Un évènement durant lequel Oligui Nguema a profité, pour promettre à l’assistance son engagement à s’atteler avec son équipe, à « donner à tous, des raisons d’espérer à une vie meilleure ».
Levée des sanctions de la CEEAC
Mais le premier écueil que rencontre le général Oligui, ce sont les sanctions de la communauté économique des Etats de l’Afrique centrale, CEEAC, un regroupement de 11 pays de la sous-région, qui ont pris une mesure conservatoire suspendant le Gabon de ses instances, pour sanctionner le renversement du pouvoir d’Ali Bongo.Depuis sa prise de pouvoir, le nouvel homme fort de Libreville n’a cessé de multiplier des opérations de charme diplomatique, pour se faire accepter.
La dernière en date est sa visite d’Etat au Cameroun, où il a déclaré devant le dirigeant camerounais, être venu pour « implorer la clémence du grand doyen de la sous-région (Paul Biya Ndlr) afin que le Gabon revienne au sein de la CEEAC » .
Yaoundé constituait la 10 ème étape de ses visites dans les pays de la CEEAC, après les avoir entamées à Bata en Guinée Equatoriale voisine.
Mais jusque-là, les dirigeants de la communauté économique des Etats de l’Afrique centrale n’ont pas encore consenti à lever la suspension de Libreville de ses instances.

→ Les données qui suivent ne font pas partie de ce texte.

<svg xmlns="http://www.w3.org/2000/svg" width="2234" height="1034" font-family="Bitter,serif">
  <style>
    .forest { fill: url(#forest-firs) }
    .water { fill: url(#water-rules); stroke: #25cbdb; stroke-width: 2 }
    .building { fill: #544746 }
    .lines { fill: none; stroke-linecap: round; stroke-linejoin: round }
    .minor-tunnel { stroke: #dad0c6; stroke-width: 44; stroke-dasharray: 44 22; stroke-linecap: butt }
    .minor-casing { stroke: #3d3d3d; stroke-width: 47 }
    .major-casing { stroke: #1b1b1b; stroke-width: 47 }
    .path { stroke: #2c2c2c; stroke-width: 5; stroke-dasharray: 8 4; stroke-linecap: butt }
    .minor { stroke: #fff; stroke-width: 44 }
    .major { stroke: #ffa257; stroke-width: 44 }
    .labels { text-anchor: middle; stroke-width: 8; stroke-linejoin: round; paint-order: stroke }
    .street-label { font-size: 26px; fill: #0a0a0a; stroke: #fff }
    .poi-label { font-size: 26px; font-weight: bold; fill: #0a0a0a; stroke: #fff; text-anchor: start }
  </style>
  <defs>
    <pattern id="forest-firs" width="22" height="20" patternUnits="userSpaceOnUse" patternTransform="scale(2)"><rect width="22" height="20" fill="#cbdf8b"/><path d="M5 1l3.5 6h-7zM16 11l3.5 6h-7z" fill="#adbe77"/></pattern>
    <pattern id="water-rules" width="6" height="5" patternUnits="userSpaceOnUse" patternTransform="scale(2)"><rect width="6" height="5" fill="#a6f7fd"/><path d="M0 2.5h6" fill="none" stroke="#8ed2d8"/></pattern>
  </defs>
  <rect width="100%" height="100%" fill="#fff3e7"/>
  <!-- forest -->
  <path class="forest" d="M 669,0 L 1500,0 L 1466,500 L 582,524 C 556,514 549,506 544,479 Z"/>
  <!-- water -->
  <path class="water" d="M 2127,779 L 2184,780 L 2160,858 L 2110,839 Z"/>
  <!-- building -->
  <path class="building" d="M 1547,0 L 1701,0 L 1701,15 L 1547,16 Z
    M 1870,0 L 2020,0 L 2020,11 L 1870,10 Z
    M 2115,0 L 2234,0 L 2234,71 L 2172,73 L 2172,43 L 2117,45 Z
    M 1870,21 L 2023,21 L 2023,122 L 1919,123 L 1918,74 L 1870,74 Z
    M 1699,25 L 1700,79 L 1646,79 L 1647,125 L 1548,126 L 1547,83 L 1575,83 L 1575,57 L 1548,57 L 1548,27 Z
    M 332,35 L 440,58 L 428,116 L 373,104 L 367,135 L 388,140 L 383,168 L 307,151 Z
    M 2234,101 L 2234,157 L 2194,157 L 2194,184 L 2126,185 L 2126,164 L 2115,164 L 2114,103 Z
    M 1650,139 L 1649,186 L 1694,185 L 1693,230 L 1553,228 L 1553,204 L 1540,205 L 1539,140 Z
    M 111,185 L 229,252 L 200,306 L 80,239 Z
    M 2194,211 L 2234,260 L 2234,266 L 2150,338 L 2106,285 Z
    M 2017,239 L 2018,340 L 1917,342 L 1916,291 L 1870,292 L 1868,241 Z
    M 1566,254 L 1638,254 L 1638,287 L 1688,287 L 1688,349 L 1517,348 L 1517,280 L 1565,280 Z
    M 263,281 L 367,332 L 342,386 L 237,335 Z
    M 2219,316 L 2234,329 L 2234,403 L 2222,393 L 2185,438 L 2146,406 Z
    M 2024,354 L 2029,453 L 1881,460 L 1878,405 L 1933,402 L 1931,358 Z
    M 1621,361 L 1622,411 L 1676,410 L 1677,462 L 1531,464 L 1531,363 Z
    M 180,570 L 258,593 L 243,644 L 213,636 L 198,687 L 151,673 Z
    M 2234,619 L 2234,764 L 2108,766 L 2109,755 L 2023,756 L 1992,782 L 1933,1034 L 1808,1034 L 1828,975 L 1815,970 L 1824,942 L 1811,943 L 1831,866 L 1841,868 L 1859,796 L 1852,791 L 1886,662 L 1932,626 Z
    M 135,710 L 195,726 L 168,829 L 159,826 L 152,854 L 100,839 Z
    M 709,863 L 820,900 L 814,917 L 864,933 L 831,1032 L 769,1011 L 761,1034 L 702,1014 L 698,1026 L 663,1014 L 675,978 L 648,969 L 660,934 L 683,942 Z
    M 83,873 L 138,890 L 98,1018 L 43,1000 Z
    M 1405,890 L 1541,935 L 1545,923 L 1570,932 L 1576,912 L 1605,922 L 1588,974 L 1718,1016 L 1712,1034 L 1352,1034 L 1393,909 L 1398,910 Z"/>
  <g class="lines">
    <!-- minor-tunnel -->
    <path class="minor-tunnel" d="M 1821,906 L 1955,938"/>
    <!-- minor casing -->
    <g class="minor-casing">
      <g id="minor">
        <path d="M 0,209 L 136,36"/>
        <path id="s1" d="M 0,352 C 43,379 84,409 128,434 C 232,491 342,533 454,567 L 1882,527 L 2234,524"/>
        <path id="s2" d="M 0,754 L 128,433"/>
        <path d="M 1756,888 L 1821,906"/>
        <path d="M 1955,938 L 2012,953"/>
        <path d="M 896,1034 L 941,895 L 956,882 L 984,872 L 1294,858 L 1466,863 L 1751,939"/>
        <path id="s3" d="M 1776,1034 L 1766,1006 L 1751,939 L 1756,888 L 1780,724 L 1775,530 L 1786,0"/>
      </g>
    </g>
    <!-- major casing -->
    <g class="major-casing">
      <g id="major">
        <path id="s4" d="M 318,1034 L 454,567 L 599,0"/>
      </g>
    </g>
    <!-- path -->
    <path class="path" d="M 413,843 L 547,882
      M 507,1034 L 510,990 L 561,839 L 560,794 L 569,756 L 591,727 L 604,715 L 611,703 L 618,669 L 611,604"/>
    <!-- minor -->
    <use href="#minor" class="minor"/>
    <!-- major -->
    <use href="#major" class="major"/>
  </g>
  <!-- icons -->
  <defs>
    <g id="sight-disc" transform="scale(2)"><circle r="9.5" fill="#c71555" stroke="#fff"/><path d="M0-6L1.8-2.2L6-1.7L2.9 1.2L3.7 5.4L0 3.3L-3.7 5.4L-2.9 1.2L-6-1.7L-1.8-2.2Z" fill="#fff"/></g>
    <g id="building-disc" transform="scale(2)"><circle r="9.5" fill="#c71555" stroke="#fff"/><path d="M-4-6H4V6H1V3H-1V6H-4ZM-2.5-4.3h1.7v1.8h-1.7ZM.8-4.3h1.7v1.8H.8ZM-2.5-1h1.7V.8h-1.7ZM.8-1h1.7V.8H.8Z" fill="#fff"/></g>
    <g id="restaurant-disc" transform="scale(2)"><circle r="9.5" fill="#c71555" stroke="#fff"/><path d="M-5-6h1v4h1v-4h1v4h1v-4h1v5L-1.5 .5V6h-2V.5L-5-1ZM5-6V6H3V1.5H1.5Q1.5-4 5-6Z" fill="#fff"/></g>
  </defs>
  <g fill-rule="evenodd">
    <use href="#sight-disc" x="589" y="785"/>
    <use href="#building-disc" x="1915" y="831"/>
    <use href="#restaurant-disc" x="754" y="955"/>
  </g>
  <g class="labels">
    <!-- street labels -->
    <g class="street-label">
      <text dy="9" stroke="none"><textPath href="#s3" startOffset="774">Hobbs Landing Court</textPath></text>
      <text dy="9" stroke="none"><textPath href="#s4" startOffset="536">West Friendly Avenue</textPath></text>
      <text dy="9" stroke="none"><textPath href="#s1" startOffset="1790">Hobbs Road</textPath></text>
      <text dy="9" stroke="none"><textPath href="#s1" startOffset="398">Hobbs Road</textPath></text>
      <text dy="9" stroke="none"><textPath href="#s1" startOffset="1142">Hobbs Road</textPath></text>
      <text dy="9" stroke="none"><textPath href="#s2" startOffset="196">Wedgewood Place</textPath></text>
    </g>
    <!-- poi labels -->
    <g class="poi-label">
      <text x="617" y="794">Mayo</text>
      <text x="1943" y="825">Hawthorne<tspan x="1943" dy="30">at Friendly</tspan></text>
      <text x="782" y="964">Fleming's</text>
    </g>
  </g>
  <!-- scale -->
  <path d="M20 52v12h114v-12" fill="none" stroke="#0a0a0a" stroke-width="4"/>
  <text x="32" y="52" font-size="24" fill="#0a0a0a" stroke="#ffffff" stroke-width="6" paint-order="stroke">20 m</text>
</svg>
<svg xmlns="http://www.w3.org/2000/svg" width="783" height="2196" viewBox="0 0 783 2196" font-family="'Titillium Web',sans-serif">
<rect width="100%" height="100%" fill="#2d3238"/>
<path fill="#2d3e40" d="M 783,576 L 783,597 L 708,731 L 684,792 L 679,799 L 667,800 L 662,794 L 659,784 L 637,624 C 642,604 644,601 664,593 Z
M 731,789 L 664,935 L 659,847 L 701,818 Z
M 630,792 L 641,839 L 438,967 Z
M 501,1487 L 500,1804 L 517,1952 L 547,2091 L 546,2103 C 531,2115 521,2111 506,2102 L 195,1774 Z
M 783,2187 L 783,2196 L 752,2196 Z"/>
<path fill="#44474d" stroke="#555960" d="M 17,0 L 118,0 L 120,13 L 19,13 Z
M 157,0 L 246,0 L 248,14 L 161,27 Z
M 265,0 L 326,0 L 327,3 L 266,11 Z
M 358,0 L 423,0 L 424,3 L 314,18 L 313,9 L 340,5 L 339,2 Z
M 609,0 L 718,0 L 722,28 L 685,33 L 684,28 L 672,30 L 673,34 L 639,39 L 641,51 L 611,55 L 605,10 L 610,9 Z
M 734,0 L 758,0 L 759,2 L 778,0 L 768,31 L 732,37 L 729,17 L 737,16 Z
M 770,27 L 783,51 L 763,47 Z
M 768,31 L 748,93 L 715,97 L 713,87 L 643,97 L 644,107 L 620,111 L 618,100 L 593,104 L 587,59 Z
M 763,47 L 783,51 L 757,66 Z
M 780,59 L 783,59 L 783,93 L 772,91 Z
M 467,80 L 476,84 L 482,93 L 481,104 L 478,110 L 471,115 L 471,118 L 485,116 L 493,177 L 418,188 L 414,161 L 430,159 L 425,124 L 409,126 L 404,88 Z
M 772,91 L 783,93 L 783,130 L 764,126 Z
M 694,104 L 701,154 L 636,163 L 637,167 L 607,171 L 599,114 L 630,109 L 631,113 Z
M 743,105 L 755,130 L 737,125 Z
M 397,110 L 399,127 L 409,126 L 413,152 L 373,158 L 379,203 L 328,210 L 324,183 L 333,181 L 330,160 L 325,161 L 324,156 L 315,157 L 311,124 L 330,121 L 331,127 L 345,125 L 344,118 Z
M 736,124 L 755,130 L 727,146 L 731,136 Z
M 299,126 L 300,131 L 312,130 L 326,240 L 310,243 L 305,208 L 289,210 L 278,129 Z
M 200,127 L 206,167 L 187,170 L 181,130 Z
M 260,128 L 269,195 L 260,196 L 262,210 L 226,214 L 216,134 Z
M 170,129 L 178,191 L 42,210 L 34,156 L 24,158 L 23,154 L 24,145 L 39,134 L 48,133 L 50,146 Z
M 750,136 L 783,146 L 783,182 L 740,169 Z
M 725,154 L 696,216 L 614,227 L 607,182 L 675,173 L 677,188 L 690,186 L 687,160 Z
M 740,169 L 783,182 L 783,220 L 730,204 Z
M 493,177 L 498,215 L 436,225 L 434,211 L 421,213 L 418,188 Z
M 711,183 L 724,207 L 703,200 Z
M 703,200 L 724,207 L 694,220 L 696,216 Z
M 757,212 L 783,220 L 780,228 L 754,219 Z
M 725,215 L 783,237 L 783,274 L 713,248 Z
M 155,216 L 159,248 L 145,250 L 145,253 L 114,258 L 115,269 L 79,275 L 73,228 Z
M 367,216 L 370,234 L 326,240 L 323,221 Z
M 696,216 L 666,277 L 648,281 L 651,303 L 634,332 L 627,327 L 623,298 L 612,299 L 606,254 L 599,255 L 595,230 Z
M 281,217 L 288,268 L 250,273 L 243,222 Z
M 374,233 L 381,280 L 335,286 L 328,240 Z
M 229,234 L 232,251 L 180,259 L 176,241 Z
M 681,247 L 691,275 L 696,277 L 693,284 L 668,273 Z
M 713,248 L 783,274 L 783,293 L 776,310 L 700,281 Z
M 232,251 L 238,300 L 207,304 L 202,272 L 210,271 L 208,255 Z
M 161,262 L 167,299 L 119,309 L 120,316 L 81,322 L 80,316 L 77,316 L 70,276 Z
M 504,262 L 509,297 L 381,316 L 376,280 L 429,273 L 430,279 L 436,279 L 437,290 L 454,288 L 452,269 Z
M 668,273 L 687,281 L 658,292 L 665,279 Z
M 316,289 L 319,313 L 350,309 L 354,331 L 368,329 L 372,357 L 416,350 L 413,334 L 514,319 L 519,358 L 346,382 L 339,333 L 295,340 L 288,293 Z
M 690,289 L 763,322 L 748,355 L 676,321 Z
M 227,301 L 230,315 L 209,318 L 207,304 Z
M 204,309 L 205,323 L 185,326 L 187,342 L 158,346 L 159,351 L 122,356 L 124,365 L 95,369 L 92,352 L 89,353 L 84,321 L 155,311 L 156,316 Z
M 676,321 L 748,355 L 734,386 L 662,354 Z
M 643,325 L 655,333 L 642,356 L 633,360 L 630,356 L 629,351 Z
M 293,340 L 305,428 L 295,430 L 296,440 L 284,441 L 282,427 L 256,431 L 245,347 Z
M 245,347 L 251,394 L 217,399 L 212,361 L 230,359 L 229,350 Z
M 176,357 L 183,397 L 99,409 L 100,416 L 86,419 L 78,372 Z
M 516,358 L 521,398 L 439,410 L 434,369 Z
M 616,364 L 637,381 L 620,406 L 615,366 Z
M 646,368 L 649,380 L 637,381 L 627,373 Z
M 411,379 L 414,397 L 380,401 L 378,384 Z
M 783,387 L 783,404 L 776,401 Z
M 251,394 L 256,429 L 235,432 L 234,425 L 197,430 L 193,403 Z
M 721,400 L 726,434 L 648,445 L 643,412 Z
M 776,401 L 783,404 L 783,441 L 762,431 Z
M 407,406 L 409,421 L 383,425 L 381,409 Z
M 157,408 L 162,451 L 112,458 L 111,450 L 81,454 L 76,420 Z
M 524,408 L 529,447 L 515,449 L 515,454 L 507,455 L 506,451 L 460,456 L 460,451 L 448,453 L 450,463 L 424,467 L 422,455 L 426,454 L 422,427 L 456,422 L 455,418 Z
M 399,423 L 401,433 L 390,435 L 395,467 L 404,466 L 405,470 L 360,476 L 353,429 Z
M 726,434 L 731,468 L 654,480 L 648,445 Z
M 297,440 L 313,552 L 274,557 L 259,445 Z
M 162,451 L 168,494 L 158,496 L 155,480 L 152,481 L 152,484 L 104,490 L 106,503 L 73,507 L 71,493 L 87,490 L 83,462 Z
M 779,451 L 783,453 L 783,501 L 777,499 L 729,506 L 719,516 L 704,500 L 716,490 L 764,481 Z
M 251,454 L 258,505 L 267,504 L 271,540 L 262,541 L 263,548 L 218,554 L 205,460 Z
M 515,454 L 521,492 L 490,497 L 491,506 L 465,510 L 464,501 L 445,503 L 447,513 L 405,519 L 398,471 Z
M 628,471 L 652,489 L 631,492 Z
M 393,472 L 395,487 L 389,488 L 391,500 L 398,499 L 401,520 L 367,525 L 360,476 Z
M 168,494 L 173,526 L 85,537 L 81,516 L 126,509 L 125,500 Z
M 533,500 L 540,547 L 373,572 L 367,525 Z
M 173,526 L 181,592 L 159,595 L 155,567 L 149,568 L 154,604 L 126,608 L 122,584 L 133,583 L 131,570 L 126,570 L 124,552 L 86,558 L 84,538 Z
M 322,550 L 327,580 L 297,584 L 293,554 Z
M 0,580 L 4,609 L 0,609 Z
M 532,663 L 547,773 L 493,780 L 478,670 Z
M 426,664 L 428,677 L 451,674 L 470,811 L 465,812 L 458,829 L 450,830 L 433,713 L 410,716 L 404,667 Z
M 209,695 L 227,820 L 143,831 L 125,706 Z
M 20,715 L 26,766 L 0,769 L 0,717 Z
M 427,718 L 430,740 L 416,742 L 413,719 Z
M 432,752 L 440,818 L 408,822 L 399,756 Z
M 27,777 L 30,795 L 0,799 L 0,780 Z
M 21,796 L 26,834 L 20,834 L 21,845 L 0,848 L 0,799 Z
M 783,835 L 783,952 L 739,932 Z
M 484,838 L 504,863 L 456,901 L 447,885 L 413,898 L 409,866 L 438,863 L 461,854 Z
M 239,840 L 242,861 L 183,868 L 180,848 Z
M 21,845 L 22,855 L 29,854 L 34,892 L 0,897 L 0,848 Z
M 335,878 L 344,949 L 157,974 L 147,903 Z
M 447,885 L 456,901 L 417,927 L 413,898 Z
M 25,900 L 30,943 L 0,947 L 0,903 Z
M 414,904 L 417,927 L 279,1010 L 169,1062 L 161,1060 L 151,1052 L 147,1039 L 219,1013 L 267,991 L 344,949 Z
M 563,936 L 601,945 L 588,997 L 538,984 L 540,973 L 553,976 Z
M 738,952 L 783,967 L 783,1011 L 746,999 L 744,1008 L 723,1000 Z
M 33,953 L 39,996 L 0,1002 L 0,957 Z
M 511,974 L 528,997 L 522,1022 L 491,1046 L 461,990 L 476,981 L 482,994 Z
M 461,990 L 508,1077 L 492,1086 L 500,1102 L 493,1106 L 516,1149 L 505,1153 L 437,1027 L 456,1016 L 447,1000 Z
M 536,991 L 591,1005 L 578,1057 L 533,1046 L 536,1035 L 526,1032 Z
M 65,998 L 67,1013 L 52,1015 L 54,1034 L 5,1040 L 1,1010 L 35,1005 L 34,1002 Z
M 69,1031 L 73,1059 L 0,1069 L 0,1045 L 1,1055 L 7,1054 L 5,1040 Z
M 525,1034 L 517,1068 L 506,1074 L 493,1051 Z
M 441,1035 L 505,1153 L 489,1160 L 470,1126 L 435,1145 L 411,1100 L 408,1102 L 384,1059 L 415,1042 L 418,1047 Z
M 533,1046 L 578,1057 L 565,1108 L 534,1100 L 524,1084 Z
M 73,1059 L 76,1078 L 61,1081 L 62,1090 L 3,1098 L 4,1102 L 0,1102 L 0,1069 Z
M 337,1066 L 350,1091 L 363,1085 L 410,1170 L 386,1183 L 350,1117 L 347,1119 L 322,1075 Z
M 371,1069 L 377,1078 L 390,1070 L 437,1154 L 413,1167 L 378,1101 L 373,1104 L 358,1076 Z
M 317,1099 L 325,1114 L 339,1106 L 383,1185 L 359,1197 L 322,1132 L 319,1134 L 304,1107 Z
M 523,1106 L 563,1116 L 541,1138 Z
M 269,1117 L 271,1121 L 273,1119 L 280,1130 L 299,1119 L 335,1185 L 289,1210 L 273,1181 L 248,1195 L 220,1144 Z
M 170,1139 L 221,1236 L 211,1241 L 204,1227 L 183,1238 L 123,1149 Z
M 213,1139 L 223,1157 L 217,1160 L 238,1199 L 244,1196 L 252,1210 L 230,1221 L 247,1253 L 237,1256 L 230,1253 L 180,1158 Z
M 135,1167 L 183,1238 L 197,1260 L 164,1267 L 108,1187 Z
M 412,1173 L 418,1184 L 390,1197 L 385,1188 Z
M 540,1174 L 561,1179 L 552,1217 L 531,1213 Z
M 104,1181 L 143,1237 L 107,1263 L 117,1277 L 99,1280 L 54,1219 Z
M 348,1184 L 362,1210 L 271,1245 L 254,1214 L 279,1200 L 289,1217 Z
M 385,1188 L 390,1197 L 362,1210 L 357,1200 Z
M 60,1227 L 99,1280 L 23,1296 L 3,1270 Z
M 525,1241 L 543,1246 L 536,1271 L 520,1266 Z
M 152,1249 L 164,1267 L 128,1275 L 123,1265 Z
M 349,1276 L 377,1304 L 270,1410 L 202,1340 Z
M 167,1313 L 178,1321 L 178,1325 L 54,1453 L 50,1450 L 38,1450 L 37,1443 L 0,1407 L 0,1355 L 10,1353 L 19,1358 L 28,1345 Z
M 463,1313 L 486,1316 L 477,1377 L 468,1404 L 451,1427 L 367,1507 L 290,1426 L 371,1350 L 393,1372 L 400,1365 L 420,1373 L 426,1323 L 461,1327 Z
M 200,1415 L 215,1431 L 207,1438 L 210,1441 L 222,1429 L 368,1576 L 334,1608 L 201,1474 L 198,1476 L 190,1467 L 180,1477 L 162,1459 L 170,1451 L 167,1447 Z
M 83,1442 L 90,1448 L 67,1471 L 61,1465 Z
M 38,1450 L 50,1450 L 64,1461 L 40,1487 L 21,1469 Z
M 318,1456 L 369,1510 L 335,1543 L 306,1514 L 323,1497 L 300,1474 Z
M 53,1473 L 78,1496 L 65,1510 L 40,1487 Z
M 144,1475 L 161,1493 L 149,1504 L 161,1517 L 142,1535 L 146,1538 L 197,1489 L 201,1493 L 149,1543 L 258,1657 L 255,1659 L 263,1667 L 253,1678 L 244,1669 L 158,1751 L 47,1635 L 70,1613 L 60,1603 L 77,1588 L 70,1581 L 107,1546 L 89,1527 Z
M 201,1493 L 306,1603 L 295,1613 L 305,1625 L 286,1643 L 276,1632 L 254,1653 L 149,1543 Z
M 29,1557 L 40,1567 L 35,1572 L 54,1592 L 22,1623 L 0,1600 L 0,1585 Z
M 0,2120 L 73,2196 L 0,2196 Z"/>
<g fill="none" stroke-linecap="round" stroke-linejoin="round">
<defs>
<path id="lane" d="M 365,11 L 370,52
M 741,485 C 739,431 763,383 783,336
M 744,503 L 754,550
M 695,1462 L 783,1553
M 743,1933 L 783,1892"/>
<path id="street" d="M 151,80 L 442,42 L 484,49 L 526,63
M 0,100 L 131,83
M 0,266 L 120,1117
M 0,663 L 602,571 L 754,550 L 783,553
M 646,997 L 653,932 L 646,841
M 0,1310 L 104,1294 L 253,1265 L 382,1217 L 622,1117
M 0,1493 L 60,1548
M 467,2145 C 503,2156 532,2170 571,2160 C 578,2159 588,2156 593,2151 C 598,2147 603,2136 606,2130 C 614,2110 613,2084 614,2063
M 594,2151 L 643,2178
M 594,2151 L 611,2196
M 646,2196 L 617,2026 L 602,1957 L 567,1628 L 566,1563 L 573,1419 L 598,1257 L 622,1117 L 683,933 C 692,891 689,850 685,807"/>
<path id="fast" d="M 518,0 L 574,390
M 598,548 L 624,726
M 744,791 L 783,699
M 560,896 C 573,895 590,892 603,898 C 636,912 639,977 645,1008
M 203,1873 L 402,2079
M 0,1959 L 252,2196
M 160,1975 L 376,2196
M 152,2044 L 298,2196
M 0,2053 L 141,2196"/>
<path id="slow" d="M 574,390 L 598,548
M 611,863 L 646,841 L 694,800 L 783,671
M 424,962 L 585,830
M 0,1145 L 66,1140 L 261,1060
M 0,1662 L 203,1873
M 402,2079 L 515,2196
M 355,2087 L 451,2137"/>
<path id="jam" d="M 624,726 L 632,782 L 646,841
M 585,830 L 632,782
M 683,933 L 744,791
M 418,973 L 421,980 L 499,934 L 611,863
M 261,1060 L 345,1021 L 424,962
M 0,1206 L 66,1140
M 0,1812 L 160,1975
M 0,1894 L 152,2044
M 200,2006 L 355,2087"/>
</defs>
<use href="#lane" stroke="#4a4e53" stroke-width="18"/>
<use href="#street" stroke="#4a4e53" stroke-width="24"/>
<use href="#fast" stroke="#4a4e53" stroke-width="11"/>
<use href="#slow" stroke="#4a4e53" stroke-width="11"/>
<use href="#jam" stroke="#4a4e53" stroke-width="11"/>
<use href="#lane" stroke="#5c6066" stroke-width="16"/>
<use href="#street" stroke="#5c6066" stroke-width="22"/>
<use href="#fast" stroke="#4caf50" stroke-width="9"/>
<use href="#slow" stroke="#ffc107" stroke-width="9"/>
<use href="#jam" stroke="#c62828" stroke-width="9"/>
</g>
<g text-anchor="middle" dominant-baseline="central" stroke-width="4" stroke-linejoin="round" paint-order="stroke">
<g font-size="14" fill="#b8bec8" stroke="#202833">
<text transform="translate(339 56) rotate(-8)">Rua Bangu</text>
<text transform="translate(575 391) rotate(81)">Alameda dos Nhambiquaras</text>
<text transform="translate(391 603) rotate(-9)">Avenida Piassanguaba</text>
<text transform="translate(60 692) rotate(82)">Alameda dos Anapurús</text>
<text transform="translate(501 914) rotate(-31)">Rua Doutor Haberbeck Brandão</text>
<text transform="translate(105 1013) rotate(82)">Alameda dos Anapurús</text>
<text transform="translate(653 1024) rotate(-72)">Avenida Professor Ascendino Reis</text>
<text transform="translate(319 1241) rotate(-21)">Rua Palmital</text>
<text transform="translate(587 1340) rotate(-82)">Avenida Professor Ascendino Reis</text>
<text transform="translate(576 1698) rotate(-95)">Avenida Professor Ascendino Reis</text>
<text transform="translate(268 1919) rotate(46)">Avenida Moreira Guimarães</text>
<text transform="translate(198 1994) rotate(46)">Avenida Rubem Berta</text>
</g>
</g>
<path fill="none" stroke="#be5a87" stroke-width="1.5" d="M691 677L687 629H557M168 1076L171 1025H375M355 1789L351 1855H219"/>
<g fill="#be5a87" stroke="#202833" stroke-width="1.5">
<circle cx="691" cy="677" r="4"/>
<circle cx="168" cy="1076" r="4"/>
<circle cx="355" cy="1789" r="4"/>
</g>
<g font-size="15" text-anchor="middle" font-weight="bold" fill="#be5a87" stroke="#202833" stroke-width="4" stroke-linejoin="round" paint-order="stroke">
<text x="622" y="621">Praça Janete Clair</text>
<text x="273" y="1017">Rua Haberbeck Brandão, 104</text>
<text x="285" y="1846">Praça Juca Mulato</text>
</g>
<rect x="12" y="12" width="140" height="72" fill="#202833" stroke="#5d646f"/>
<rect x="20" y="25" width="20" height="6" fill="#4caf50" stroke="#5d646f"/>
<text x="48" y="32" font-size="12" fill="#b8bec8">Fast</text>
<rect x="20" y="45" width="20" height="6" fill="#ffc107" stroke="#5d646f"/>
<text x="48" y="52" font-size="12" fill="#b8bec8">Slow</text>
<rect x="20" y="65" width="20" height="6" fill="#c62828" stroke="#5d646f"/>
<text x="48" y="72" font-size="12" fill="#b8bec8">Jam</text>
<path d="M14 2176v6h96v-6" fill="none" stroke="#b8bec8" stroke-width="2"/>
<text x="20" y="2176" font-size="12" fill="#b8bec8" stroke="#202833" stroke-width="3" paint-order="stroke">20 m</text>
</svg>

Le général Oligui a qualifié sa visite « d’importante », puisqu’un sommet extraordinaire de la CEEAC doit se tenir le 15 septembre prochain à Malabo en Guinée Equatoriale.
Infrastructures routières
Depuis le 30 août, les Gabonais gardent un œil sur l'action de ceux qui ont mis fin au régime d'Ali Bongo Ondimba. Histoire d'évaluer et juger le bilan des autorités de la Transition dans un contexte marqué par une psychose qui fait que les gabonais redoutent un remake du passé.Tant on sait que les citoyens ont vu "coup de libération" (comme on appelle les évenements du 30 août à Libreville) comme l'amorce du dénouement d'une crise socio- politico- économique qui « n'avait que trop perduré ».
Comme si elles étaient dos au mur, lesdites autorités s'emploient à redonner confiance à leurs compatriotes en s'attaquant aux défis qui se dressent devant elles, découlant de l'héritage laissé par le régime déchu.
Le général Oligui en personne a organisé des tours de Libreville surtout, pour tenter de réveiller certains chantiers dormants, notamment dans le domaine des infrastructures routières et d’adduction d’eau potable, considérés pour certains comme des plaies en pleine capitale.
Dans son treillis, le général n’a pas hésité de donner des délais serrés aux entreprises trouvées sur place, les sommant parfois de livrer des chantiers « sous huitaine, sinon, ce sera la prison » lançait-il très souvent lors de ses tournées.
Dans certains de ces quartiers, les choses ont bougé. Au niveau du quartier Montagne Sainte, dans le 3e arrondissement de Libreville, l’entreprise à qui le marché a été attribué a repris les travaux de la bretelle Camp de police-Montagne sainte, abandonnés depuis 2019 sans aucune raison donnée, pourtant financés par le gouvernement.
« Comme vous le voyez sur le panneau, Il s’agit de terminer cette voie », se réjouit Aba’a Minko un acteur politique habitant le quartier. « L’antécédent qui s’est passé on ne le connait pas exactement, poursuit-il. On ne sait pas si on a détourné de l’argent ou pas. Ce que nous savons, c’est ce que la nouvelle société a répondu à un appel d’offre et a eu ce marché ».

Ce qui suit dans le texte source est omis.